**WHAT THIS TASK INVOLVES:**
In the entry on the novel The Loved One, who is listed as the illustrator?

The Loved One

For the film based on this novel, see The Loved One (film). For the song, see The Loved One (song).
The Loved One

First edition (UK)
Author Evelyn Waugh
Illustrator Stuart Boyle
Country United Kingdom
Language English
Genre Satirical, Novel
Publisher Little, Brown (USA) & Chapman & Hall (UK)
Publication date
February 1948
Media type Print (hardback & paperback)
OCLC 26887851

The Loved One: An Anglo-American Tragedy (1948) is a short, satirical novel by British novelist Evelyn Waugh about the funeral business in Los Angeles, the British expatriate community in Hollywood, and the film industry.

**DATA LISTING:**
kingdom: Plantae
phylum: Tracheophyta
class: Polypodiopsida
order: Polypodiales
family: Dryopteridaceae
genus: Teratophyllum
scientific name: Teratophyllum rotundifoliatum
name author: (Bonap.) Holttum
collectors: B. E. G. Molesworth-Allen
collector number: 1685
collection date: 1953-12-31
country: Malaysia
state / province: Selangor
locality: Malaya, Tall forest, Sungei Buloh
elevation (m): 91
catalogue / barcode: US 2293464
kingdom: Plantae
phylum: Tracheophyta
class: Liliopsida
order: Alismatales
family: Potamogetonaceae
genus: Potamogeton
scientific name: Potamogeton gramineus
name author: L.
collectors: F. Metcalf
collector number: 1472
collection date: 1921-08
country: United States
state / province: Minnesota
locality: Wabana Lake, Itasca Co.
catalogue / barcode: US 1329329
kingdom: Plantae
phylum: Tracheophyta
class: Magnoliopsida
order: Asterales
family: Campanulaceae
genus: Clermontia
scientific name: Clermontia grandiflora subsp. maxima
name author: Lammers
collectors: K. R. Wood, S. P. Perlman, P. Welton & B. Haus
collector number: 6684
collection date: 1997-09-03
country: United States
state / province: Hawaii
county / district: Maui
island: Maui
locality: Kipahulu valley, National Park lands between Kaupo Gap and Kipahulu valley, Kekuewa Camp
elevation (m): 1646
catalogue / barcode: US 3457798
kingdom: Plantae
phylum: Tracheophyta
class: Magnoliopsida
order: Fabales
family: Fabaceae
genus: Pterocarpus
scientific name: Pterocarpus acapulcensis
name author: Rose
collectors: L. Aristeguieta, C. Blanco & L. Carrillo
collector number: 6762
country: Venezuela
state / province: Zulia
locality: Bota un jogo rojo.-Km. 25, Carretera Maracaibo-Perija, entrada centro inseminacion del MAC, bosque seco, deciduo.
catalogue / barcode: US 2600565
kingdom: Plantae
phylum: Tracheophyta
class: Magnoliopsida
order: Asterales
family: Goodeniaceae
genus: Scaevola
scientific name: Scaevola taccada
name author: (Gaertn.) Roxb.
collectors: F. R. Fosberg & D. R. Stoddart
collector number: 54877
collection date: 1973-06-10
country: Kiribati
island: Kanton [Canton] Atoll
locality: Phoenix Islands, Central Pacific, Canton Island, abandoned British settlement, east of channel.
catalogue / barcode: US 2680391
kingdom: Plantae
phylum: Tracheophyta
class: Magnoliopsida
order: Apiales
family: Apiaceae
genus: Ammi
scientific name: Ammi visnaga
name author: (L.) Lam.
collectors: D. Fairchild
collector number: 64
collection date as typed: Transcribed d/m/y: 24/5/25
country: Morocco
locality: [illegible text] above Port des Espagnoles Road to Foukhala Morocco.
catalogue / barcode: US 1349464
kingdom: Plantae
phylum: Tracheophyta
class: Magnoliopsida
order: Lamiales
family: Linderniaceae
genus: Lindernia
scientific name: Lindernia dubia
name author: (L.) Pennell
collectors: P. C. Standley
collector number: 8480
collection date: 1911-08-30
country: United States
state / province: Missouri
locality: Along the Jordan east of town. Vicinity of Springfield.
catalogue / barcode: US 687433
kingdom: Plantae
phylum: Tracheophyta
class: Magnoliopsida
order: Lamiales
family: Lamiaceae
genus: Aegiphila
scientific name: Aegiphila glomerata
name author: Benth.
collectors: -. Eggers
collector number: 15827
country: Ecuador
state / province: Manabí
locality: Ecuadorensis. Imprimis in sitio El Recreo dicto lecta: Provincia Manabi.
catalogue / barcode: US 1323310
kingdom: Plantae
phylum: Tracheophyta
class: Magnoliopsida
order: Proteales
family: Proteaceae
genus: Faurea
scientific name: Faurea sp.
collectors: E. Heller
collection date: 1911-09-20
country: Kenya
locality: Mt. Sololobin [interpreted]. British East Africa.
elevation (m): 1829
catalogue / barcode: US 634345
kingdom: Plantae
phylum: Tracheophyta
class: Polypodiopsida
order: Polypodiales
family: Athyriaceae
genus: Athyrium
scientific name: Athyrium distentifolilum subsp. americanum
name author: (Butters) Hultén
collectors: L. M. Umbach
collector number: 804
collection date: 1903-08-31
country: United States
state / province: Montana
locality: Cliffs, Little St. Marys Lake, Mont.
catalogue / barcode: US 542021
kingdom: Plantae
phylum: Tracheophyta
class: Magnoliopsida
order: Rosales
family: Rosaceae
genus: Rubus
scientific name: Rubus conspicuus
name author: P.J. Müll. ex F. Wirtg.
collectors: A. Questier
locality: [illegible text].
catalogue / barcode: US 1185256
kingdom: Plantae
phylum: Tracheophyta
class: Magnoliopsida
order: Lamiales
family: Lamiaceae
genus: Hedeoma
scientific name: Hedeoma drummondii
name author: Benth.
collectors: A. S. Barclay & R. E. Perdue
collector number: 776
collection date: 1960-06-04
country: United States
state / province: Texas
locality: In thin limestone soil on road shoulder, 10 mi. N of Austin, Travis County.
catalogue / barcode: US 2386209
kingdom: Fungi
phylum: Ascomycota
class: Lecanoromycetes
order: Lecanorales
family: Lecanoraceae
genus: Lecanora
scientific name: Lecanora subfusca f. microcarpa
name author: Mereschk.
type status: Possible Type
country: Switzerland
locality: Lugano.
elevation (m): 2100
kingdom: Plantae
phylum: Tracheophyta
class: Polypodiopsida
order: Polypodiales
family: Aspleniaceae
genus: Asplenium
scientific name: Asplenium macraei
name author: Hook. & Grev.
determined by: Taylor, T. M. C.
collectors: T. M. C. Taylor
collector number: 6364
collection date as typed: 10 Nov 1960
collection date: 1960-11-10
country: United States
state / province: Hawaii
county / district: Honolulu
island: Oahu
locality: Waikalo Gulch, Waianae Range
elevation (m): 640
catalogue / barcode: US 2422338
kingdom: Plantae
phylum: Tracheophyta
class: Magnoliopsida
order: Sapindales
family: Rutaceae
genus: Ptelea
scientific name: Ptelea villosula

**FINAL RESULT:**
Stuart Boyle